[Opening Material to process section]
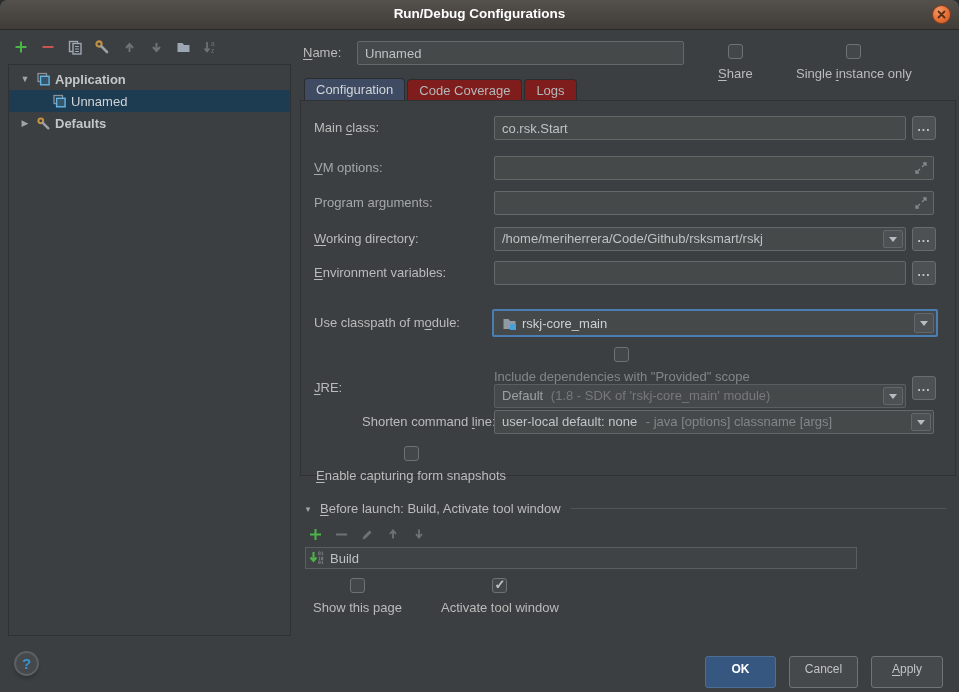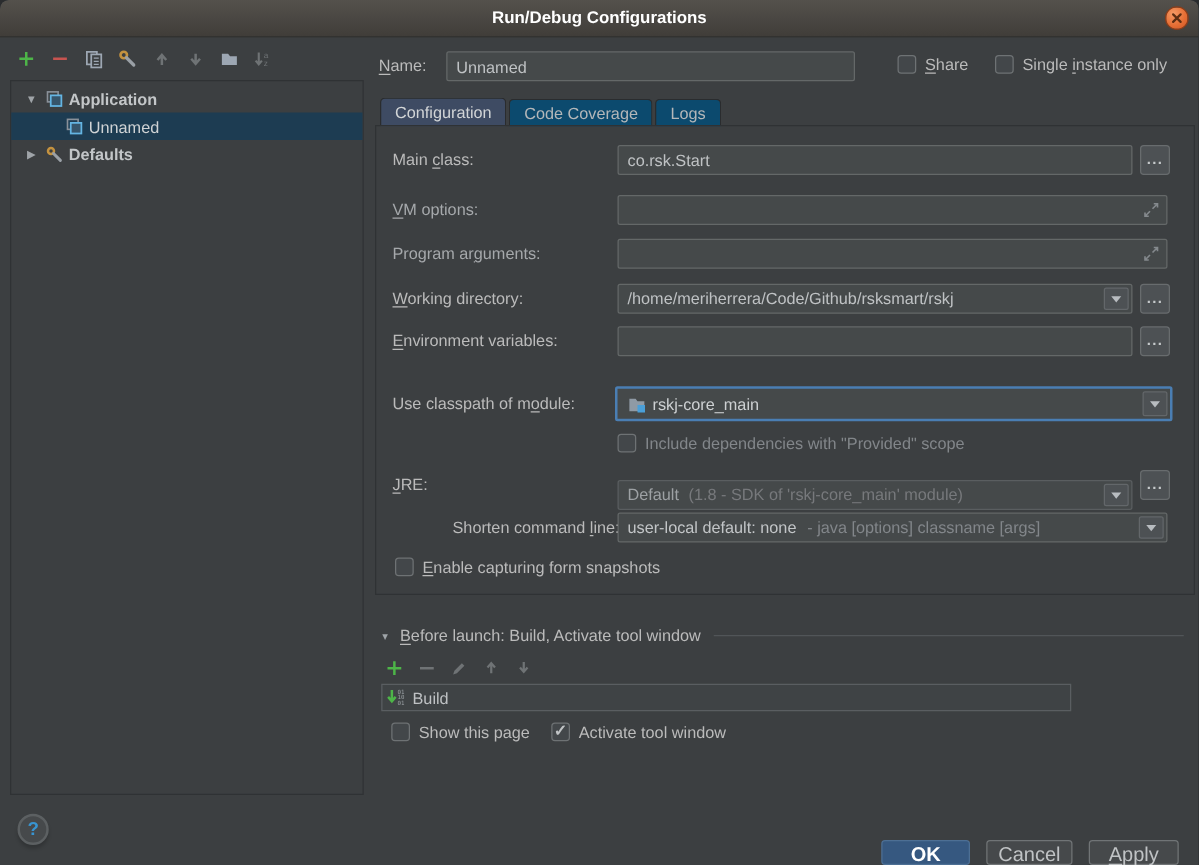--- a/index.html
+++ b/index.html
@@ -1,20 +1,20 @@
 <!DOCTYPE html>
 <html><head>
 <meta charset="utf-8">
 <style>
   * { margin:0; padding:0; box-sizing:border-box; }
   html,body { background:#2a2c2e; }
   body { font-family:"Liberation Sans", sans-serif; }
   .win { position:relative; width:959px; height:692px; background:#3c3f41; overflow:hidden;
          border-radius:7px 7px 0 0; color:#bbbbbb; font-size:13px; }
-  .abs { position:absolute; }
+  .abs { position:absolute;flex-direction:column; }
 
   
   .titlebar { position:absolute; left:0; top:0; width:100%; height:30px;
               background:linear-gradient(#54514c, #403d39);
               border-bottom:1px solid #2b2926; border-radius:7px 7px 0 0; }
   .title { position:absolute; width:100%; top:6px; text-align:center; color:#ffffff;
            font-weight:bold; font-size:13.5px; }
   .closebtn { position:absolute; right:8px; top:5px; width:19px; height:19px; border-radius:50%;
               background:radial-gradient(circle at 35% 30%, #f49a66, #e66f35 55%, #cf5524);
               border:1px solid #8a3d1a; display:flex; align-items:center; justify-content:center; }
@@ -55,38 +55,38 @@
   .cb { width:15px; height:15px; background:#43474a; border:1px solid #6e7274; border-radius:3px;
         flex:none; position:relative; }
   .cb.checked::after { content:"\2713"; position:absolute; left:1px; top:-2px; color:#c0c3c5;
         font-size:13px; font-weight:bold; }
   .cbrow { display:flex; align-items:center; gap:7px; }
   .dim { color:#82868a; }
   .expandico { position:absolute; right:5px; top:4px; }
 
   
   .tabs { position:absolute; left:304px; top:78px; display:flex; gap:2px; align-items:flex-end; }
-  .tab { height:22px; padding:0 11px; line-height:21px; background:#0c4a6e; border:1px solid #2a2c2e;
+  .tab { height:22px; padding:0 11px; line-height:21px; background:#7f1d1d; border:1px solid #2a2c2e;
          border-bottom:none; border-radius:4px 4px 0 0; color:#b4b7b9; }
   .tab.active { background:#3e4b63; height:23px; color:#d2d5d7; }
   .panel { position:absolute; left:300px; top:100px; width:656px; height:376px;
            border:1px solid #2f3234; }
 
   
   .blhead { position:absolute; left:302px; top:501px; width:645px; display:flex;
             align-items:center; gap:6px; }
   .blline { flex:1; height:1px; background:#515558; margin-left:4px; }
   .bltools { position:absolute; left:307px; top:526px; display:flex; gap:10px; align-items:center; }
   .buildrow { position:absolute; left:305px; top:547px; width:552px; height:22px;
               background:#3f4345; border:1px solid #5a5e61; display:flex; align-items:center;
               gap:5px; padding-left:3px; color:#bfc2c4; }
 
   
-  .btn { position:absolute; height:20px; top:672px; border-radius:3px; text-align:center;
-         line-height:24px; font-size:16px; }
+  .btn { position:absolute; height:32px; top:656px; border-radius:3px; text-align:center;
+         line-height:24px; font-size:12px; }
   .btn-ok { left:705px; width:71px; background:#365880; border:1px solid #4d6f94; color:#ffffff;
             font-weight:bold; }
   .btn-plain { background:#46494b; border:1px solid #707476; color:#c0c3c5; }
 </style>
 </head>
 <body>
 
 <div class="win">
 
   <div class="titlebar">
[Closing Material to process section]
What to work on:
Pictures don't belong in the copy. Transcribe every record exactly as it appears.

Answer section:
--- a/index.html
+++ b/index.html
@@ -1,20 +1,20 @@
 <!DOCTYPE html>
 <html><head>
 <meta charset="utf-8">
 <style>
   * { margin:0; padding:0; box-sizing:border-box; }
   html,body { background:#2a2c2e; }
   body { font-family:"Liberation Sans", sans-serif; }
   .win { position:relative; width:959px; height:692px; background:#3c3f41; overflow:hidden;
          border-radius:7px 7px 0 0; color:#bbbbbb; font-size:13px; }
-  .abs { position:absolute; }
+  .abs { position:absolute;flex-direction:column; }
 
   
   .titlebar { position:absolute; left:0; top:0; width:100%; height:30px;
               background:linear-gradient(#54514c, #403d39);
               border-bottom:1px solid #2b2926; border-radius:7px 7px 0 0; }
   .title { position:absolute; width:100%; top:6px; text-align:center; color:#ffffff;
            font-weight:bold; font-size:13.5px; }
   .closebtn { position:absolute; right:8px; top:5px; width:19px; height:19px; border-radius:50%;
               background:radial-gradient(circle at 35% 30%, #f49a66, #e66f35 55%, #cf5524);
               border:1px solid #8a3d1a; display:flex; align-items:center; justify-content:center; }
@@ -55,38 +55,38 @@
   .cb { width:15px; height:15px; background:#43474a; border:1px solid #6e7274; border-radius:3px;
         flex:none; position:relative; }
   .cb.checked::after { content:"\2713"; position:absolute; left:1px; top:-2px; color:#c0c3c5;
         font-size:13px; font-weight:bold; }
   .cbrow { display:flex; align-items:center; gap:7px; }
   .dim { color:#82868a; }
   .expandico { position:absolute; right:5px; top:4px; }
 
   
   .tabs { position:absolute; left:304px; top:78px; display:flex; gap:2px; align-items:flex-end; }
-  .tab { height:22px; padding:0 11px; line-height:21px; background:#0c4a6e; border:1px solid #2a2c2e;
+  .tab { height:22px; padding:0 11px; line-height:21px; background:#7f1d1d; border:1px solid #2a2c2e;
          border-bottom:none; border-radius:4px 4px 0 0; color:#b4b7b9; }
   .tab.active { background:#3e4b63; height:23px; color:#d2d5d7; }
   .panel { position:absolute; left:300px; top:100px; width:656px; height:376px;
            border:1px solid #2f3234; }
 
   
   .blhead { position:absolute; left:302px; top:501px; width:645px; display:flex;
             align-items:center; gap:6px; }
   .blline { flex:1; height:1px; background:#515558; margin-left:4px; }
   .bltools { position:absolute; left:307px; top:526px; display:flex; gap:10px; align-items:center; }
   .buildrow { position:absolute; left:305px; top:547px; width:552px; height:22px;
               background:#3f4345; border:1px solid #5a5e61; display:flex; align-items:center;
               gap:5px; padding-left:3px; color:#bfc2c4; }
 
   
-  .btn { position:absolute; height:20px; top:672px; border-radius:3px; text-align:center;
-         line-height:24px; font-size:16px; }
+  .btn { position:absolute; height:32px; top:656px; border-radius:3px; text-align:center;
+         line-height:24px; font-size:12px; }
   .btn-ok { left:705px; width:71px; background:#365880; border:1px solid #4d6f94; color:#ffffff;
             font-weight:bold; }
   .btn-plain { background:#46494b; border:1px solid #707476; color:#c0c3c5; }
 </style>
 </head>
 <body>
 
 <div class="win">
 
   <div class="titlebar">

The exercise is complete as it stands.